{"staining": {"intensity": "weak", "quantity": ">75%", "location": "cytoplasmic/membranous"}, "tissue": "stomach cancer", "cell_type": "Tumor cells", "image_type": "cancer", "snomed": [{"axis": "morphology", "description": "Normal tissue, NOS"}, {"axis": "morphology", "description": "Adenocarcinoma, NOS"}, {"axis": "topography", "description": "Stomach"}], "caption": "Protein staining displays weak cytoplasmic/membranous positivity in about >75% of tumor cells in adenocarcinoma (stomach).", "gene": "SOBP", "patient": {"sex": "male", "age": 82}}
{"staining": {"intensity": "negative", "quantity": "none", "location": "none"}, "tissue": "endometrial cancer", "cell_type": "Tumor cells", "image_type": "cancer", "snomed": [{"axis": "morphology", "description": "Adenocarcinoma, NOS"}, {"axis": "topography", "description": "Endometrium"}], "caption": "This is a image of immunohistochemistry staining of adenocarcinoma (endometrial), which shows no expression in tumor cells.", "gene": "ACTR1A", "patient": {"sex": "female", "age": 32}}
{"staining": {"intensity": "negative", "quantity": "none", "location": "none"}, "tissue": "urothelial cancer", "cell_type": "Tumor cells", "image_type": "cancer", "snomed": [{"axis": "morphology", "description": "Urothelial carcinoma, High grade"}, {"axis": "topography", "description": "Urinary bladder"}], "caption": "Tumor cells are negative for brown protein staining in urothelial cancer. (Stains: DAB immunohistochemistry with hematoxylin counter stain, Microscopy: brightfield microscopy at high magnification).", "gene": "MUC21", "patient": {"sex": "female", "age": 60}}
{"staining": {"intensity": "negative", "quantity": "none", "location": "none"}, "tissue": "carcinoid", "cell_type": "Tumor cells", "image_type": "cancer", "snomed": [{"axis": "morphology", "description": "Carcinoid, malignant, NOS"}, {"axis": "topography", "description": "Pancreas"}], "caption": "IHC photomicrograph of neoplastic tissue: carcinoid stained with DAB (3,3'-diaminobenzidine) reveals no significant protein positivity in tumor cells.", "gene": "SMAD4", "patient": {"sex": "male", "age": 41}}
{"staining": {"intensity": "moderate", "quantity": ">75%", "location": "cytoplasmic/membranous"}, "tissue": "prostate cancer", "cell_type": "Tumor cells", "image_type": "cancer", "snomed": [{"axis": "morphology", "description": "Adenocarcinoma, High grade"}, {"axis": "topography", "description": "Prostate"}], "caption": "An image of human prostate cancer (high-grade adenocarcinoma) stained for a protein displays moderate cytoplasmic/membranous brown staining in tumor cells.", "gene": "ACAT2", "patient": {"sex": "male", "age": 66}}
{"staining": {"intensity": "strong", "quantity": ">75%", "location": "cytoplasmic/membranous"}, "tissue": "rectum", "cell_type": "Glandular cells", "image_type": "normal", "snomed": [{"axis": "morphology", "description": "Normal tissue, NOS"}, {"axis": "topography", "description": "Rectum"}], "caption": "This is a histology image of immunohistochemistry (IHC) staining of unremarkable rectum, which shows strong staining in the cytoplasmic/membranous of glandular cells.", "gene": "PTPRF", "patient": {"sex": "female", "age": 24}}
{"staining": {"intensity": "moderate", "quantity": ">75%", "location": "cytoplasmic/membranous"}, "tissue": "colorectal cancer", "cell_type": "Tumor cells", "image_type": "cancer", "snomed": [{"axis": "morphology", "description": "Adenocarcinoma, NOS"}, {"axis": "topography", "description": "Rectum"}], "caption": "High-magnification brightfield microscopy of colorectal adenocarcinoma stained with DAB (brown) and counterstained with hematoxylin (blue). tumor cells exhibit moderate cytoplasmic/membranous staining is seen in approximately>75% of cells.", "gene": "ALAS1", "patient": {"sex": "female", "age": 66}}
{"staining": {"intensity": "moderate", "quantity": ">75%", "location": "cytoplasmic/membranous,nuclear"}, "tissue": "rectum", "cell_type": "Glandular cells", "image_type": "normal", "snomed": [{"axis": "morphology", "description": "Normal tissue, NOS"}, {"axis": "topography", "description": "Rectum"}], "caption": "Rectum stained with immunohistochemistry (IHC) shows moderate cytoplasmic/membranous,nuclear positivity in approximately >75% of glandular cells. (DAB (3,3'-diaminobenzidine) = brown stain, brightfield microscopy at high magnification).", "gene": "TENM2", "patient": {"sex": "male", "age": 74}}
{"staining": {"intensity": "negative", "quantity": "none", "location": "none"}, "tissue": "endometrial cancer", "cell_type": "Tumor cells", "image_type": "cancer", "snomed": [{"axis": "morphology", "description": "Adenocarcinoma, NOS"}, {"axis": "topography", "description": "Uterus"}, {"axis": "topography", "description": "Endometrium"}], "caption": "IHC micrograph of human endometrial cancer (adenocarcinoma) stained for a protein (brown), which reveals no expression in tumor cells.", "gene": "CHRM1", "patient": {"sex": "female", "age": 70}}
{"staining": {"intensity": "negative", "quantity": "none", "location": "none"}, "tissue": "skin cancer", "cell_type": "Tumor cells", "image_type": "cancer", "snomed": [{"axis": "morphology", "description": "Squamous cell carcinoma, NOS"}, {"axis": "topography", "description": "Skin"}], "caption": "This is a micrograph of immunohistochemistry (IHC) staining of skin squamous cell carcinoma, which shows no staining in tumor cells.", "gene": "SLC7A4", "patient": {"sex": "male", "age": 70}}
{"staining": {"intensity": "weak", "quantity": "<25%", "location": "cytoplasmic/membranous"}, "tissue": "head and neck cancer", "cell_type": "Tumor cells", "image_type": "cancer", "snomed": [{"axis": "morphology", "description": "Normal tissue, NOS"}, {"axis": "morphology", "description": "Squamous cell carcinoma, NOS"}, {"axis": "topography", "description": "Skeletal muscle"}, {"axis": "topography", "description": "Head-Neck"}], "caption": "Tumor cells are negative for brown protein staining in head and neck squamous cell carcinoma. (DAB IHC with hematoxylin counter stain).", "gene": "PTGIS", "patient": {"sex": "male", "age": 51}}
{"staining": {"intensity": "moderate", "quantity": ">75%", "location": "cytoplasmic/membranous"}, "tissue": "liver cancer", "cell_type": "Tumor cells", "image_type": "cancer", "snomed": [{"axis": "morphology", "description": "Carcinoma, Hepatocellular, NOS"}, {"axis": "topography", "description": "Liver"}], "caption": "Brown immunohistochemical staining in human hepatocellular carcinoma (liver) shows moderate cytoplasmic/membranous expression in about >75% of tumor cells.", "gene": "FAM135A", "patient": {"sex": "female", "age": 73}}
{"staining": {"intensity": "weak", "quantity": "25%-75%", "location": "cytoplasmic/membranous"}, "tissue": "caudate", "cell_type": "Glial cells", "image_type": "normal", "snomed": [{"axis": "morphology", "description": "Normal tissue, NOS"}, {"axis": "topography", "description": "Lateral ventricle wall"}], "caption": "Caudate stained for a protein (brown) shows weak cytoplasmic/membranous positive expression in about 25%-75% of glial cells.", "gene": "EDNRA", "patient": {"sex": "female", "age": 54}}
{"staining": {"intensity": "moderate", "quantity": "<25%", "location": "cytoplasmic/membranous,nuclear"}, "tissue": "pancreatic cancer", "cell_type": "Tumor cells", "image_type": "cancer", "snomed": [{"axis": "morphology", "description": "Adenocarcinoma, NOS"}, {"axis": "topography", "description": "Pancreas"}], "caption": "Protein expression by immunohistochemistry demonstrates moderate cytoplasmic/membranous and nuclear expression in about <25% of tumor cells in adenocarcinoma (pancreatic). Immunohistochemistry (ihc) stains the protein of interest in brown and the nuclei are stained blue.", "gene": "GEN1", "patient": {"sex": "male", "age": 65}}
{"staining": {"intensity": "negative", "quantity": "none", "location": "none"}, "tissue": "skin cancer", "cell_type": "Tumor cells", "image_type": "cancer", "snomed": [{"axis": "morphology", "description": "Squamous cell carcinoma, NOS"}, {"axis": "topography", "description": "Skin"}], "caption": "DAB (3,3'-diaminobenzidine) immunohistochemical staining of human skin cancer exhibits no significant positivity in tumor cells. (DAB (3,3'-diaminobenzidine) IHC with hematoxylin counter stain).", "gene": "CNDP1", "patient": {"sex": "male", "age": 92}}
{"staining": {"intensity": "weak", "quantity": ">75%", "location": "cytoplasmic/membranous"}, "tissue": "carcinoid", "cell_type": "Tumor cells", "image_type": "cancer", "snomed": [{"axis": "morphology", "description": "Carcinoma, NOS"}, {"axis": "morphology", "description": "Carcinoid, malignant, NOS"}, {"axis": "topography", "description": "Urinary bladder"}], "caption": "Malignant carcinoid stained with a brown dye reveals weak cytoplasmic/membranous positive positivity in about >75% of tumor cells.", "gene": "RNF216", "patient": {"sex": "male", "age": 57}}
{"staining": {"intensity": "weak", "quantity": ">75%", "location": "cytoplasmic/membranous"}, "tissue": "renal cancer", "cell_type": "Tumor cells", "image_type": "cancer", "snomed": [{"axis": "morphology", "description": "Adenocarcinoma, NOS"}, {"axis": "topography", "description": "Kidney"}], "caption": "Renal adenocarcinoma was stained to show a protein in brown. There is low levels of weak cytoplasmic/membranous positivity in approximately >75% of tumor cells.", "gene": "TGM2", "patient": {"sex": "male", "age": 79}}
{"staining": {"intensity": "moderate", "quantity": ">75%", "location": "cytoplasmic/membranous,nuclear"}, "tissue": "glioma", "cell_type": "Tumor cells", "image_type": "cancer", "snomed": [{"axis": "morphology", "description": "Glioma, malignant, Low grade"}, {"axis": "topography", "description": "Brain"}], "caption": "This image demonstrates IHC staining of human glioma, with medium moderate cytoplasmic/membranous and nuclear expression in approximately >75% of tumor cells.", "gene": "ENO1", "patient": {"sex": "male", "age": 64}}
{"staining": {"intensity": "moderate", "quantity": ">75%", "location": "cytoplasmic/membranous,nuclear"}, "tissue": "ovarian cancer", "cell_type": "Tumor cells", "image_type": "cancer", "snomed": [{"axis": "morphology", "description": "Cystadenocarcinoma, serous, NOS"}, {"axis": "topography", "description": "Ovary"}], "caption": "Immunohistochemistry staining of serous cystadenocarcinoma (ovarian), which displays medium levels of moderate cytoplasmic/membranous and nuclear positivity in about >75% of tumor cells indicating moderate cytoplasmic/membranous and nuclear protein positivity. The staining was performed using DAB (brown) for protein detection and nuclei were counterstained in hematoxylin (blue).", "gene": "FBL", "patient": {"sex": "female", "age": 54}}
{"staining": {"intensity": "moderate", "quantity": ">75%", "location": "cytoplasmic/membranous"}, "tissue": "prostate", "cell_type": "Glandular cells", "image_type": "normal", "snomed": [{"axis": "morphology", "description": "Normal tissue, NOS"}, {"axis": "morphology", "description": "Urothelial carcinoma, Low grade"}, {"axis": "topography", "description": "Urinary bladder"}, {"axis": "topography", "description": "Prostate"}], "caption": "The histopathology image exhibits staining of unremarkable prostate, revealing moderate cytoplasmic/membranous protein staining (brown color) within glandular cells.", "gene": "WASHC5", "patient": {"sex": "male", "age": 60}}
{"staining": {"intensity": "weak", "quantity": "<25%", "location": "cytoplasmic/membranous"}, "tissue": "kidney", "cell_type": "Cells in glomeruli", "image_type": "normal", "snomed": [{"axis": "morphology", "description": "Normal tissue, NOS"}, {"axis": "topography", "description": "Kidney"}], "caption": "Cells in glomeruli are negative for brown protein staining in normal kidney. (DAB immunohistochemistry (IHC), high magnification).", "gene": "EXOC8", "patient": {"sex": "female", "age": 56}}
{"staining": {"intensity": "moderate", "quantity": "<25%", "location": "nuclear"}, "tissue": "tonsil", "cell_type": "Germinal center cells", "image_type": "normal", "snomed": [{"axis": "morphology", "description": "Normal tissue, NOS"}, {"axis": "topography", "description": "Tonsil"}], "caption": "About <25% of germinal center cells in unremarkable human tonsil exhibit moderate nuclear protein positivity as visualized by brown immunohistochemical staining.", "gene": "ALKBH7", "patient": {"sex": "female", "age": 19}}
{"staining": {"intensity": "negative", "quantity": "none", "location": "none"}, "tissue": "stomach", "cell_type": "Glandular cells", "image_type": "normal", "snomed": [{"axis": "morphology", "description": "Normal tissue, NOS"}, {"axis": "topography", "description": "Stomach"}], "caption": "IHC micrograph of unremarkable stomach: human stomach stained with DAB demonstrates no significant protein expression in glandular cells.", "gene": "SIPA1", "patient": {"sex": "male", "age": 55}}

EXERCISE » Set the material down exactly as written, starting at its first line. The line containing "staining in urothelial" is the last one to include.

RESPONSE BOX »
{"staining": {"intensity": "weak", "quantity": ">75%", "location": "cytoplasmic/membranous"}, "tissue": "stomach cancer", "cell_type": "Tumor cells", "image_type": "cancer", "snomed": [{"axis": "morphology", "description": "Normal tissue, NOS"}, {"axis": "morphology", "description": "Adenocarcinoma, NOS"}, {"axis": "topography", "description": "Stomach"}], "caption": "Protein staining displays weak cytoplasmic/membranous positivity in about >75% of tumor cells in adenocarcinoma (stomach).", "gene": "SOBP", "patient": {"sex": "male", "age": 82}}
{"staining": {"intensity": "negative", "quantity": "none", "location": "none"}, "tissue": "endometrial cancer", "cell_type": "Tumor cells", "image_type": "cancer", "snomed": [{"axis": "morphology", "description": "Adenocarcinoma, NOS"}, {"axis": "topography", "description": "Endometrium"}], "caption": "This is a image of immunohistochemistry staining of adenocarcinoma (endometrial), which shows no expression in tumor cells.", "gene": "ACTR1A", "patient": {"sex": "female", "age": 32}}
{"staining": {"intensity": "negative", "quantity": "none", "location": "none"}, "tissue": "urothelial cancer", "cell_type": "Tumor cells", "image_type": "cancer", "snomed": [{"axis": "morphology", "description": "Urothelial carcinoma, High grade"}, {"axis": "topography", "description": "Urinary bladder"}], "caption": "Tumor cells are negative for brown protein staining in urothelial cancer. (Stains: DAB immunohistochemistry with hematoxylin counter stain, Microscopy: brightfield microscopy at high magnification).", "gene": "MUC21", "patient": {"sex": "female", "age": 60}}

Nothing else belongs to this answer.